The Winton Motor Car Company, Cleveland Ohio

Date added: November 02, 2015 Categories: Ohio Auto Companies Industrial
Early 20th Century lithograph looking north showing aerial view of company

Cleveland's automobile industry began at a commercial level with Alexander Winton's sale of a one-cylinder motor vehicle to Robert Allison on March 24, 1898. That year, The Winton Motor Carriage Company completed twenty-two passenger vehicles and eight trucks. By 1899, the Winton company had become the nation's largest automobile manufacturer. "Seventy-five percent of the reasons for Winton's success," said one writer in 1904, " can be summed up in one word - system." The driving force behind that system was the company founder and president, Alexander Winton.

Winton was born and raised in Scotland, receiving training as a marine engineer in Clyde. In 1885, at the age of 25, Winton came to Cleveland to work as the superintendent of the Phoenix Iron Works. In 1890, Winton founded the company of Henderson and Winton. With his brother-in-law Thomas Henderson as its vice president, Winton's company made parts for Cleveland's bicycle manufacturers. By 1891, the company was producing its own bicycles. That led to the organization of the Winton Bicycle Company in 1892, with F. L. Alcott, president; Z. W. Davis, vice-president; George H. Brown, secretary; and W. H. Boardman, treasurer. The company's factory stood on Perkins Avenue next to the Cleveland and Pittsburgh Railroad tracks. It produced 25 bicycles per week for a total of 6000 in 1892.

The financial panic and resulting recession of 1893 cooled the national bicycling fad, leaving The Winton Bicycle Company with growing debts and a shrinking market. Although the company continued to produce bicycles, its engineer, Alexander Winton, began experimenting with internal combustion engines in 1893, eventually taking out over 100 patents on its design.

▸ **DIRECTIONS**: Decide whether each statement agrees with the page on the Winton Motor Car Company, answering yes or no and quoting the deciding words of the page: 1. Winton came to Cleveland to run the Phoenix Iron Works as its superintendent when he was 25. 2. Thomas Henderson was president of the Winton Bicycle Company. 3. By 1899 the Winton company was the largest automobile manufacturer in the nation.

▸ **EXCERPTED RECORDS**:
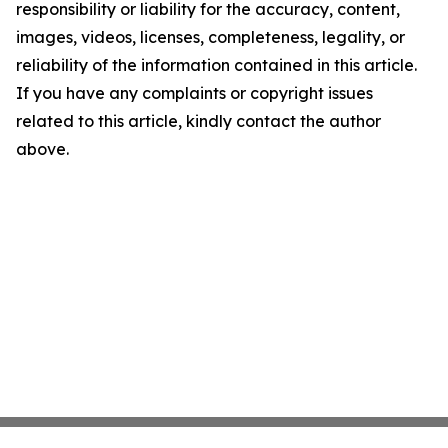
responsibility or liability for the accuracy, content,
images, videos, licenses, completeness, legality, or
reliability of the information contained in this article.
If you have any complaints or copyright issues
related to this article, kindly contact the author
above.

▸ **RESULT OF THIS EXERCISE**:
1. Yes: "In 1885, at the age of 25, Winton came to Cleveland to work as the superintendent of the Phoenix Iron Works."
2. No: "with F. L. Alcott, president"
3. Yes: "By 1899, the Winton company had become the nation's largest automobile manufacturer."